Introduction to Tidygeocoder

The tidygeocoder package provides an intuitive tidyverse-style interface for geocoder services. Currently the US Census and Nominatim (OSM) services are supported. The US Census service requires a street level address that is located in the United States. The OSM service does not have these restrictions, but has usage limits that will cause you to be locked out of the service temporarily. Because of these usage limits the default service for the geocode() function is the US Census which we will use to geocode a few street addresses below.

library(dplyr)
library(tidygeocoder)
library(knitr)

Geocode the addresses in our ‘sample_addresses’ dataset:

lat_longs <- sample_addresses %>% 
  geocode(addr,lat=latitude,long=longitude)

Latitude and longitude columns are attached to our input dataset:

kable(lat_longs)
name addr latitude longitude
White House 1600 Pennsylvania Ave Washington, DC 38.89875 -77.03535
Transamerica Pyramid 600 Montgomery St, San Francisco, CA 94111 37.79470 -122.40314
NA Fake Address NA NA
NA NA NA NA
NA NA
US City Nashville,TN NA NA
Willis Tower 233 S Wacker Dr, Chicago, IL 60606 41.87851 -87.63666
International City Nairobi, Kenya NA NA

Note that non-US addresses and non-street addresses were not found since we are using the US Census geocoder service.

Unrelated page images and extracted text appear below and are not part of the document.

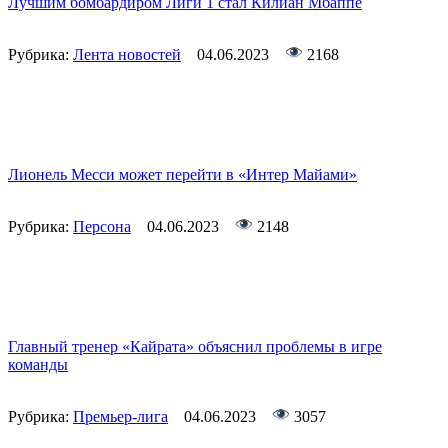
Лучшим бомбардиром Лиги 1 стал Килиан Мбаппе
Рубрика:
Лента новостей
04.06.2023
2168
Лионель Месси может перейти в «Интер Майами»
Рубрика:
Персона
04.06.2023
2148
Главный тренер «Кайрата» объяснил проблемы в игре
команды
Рубрика:
Премьер-лига
04.06.2023
3057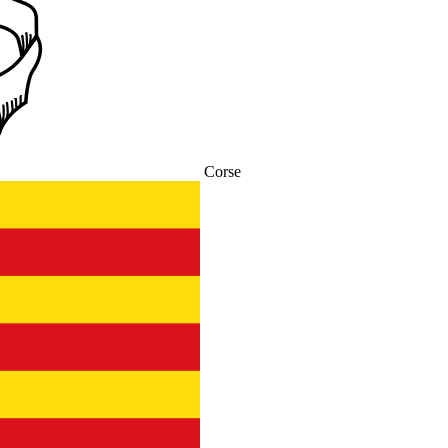
Corse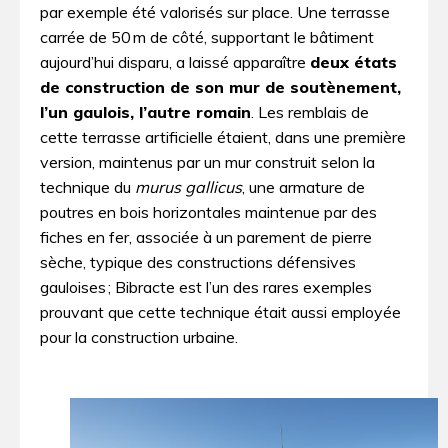
par exemple été valorisés sur place. Une terrasse
carrée de 50 m de côté, supportant le bâtiment
aujourd’hui disparu, a laissé apparaître
deux états
de construction de son mur de soutènement,
l’un gaulois, l’autre romain
. Les remblais de
cette terrasse artificielle étaient, dans une première
version, maintenus par un mur construit selon la
technique du
murus gallicus
, une armature de
poutres en bois horizontales maintenue par des
fiches en fer, associée à un parement de pierre
sèche, typique des constructions défensives
gauloises ; Bibracte est l’un des rares exemples
prouvant que cette technique était aussi employée
pour la construction urbaine.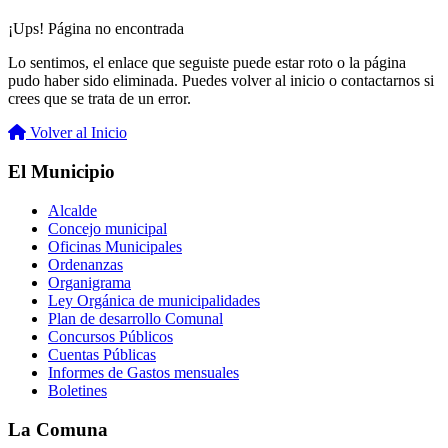
¡Ups! Página no encontrada
Lo sentimos, el enlace que seguiste puede estar roto o la página
pudo haber sido eliminada. Puedes volver al inicio o contactarnos si
crees que se trata de un error.
Volver al Inicio
El Municipio
Alcalde
Concejo municipal
Oficinas Municipales
Ordenanzas
Organigrama
Ley Orgánica de municipalidades
Plan de desarrollo Comunal
Concursos Públicos
Cuentas Públicas
Informes de Gastos mensuales
Boletines
La Comuna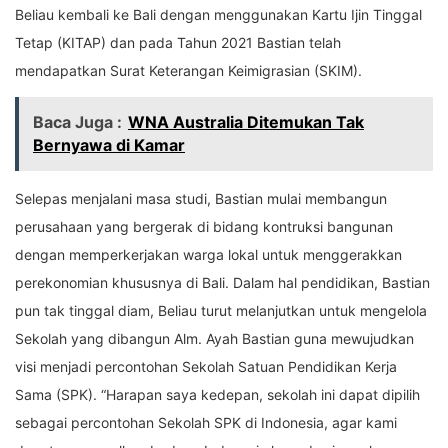
Beliau kembali ke Bali dengan menggunakan Kartu Ijin Tinggal
Tetap (KITAP) dan pada Tahun 2021 Bastian telah
mendapatkan Surat Keterangan Keimigrasian (SKIM).
Baca Juga :
WNA Australia Ditemukan Tak
Bernyawa di Kamar
Selepas menjalani masa studi, Bastian mulai membangun
perusahaan yang bergerak di bidang kontruksi bangunan
dengan memperkerjakan warga lokal untuk menggerakkan
perekonomian khususnya di Bali. Dalam hal pendidikan, Bastian
pun tak tinggal diam, Beliau turut melanjutkan untuk mengelola
Sekolah yang dibangun Alm. Ayah Bastian guna mewujudkan
visi menjadi percontohan Sekolah Satuan Pendidikan Kerja
Sama (SPK). “Harapan saya kedepan, sekolah ini dapat dipilih
sebagai percontohan Sekolah SPK di Indonesia, agar kami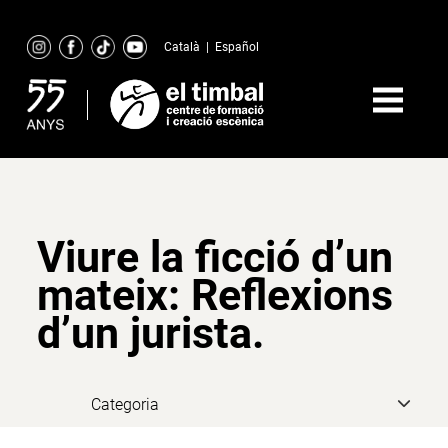
Skip
to
Català
|
Español
content
Viure la ficció d’un
mateix: Reflexions
d’un jurista.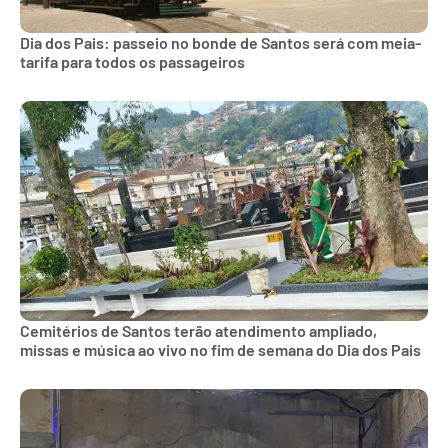
Dia dos Pais: passeio no bonde de Santos será com meia-
tarifa para todos os passageiros
Cemitérios de Santos terão atendimento ampliado,
missas e música ao vivo no fim de semana do Dia dos Pais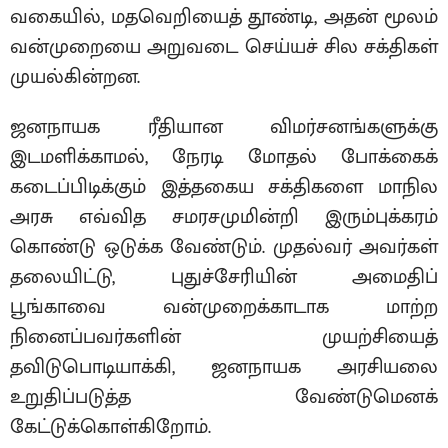
வகையில், மதவெறியைத் தூண்டி, அதன் மூலம்
வன்முறையை அறுவடை செய்யச் சில சக்திகள்
முயல்கின்றன.
ஜனநாயக ரீதியான விமர்சனங்களுக்கு
இடமளிக்காமல், நேரடி மோதல் போக்கைக்
கடைப்பிடிக்கும் இத்தகைய சக்திகளை மாநில
அரசு எவ்வித சமரசமுமின்றி இரும்புக்கரம்
கொண்டு ஒடுக்க வேண்டும். முதல்வர் அவர்கள்
தலையிட்டு, புதுச்சேரியின் அமைதிப்
பூங்காவை வன்முறைக்காடாக மாற்ற
நினைப்பவர்களின் முயற்சியைத்
தவிடுபொடியாக்கி, ஜனநாயக அரசியலை
உறுதிப்படுத்த வேண்டுமெனக்
கேட்டுக்கொள்கிறோம்.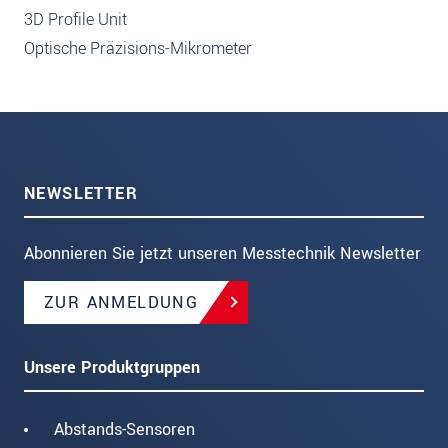
3D Profile Unit
Optische Präzisions-Mikrometer
NEWSLETTER
Abonnieren Sie jetzt unseren Messtechnik Newsletter
ZUR ANMELDUNG
Unsere Produktgruppen
Abstands-Sensoren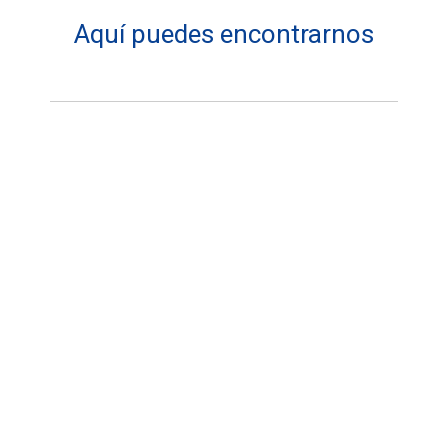
Aquí puedes encontrarnos
Dirección:
Fycom Dealer S.L.
:
Fax:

if ((require("ggplot2") & require("maps") & require("ggrepel"))) {

ggplot(lat_longs %>% filter(!is.na(longitude)),aes(longitude,latitude),color="grey98") +
  borders("state") +
  theme_classic() +
  geom_point() +
  theme(line = element_blank(),
        text = element_blank(),
        title = element_blank()) +
  geom_label_repel(aes(label =name),show.legend=F) +
  scale_x_continuous(breaks = NULL) + 
  scale_y_continuous(breaks = NULL)
}

#ggsave("us_map.png",width=8,height=5)

To find non-US addresses and non-street addresses we can use the OSM service. The ‘cascade’ method will first attempt to use the US Census method for each address and only use the OSM service if the Census method fails (the Census service is tried first since the OSM service has usage limits).

cascade_points <- sample_addresses %>% 
  geocode(addr,method='cascade')
kable(cascade_points)
name addr lat long geo_method
White House 1600 Pennsylvania Ave Washington, DC 38.898754 -77.03535 census
Transamerica Pyramid 600 Montgomery St, San Francisco, CA 94111 37.794700 -122.40314 census
NA Fake Address NA NA NA
NA NA NA NA NA
NA NA NA
US City Nashville,TN 36.162230 -86.77435 osm
Willis Tower 233 S Wacker Dr, Chicago, IL 60606 41.878513 -87.63666 census
International City Nairobi, Kenya -1.283253 36.81724 osm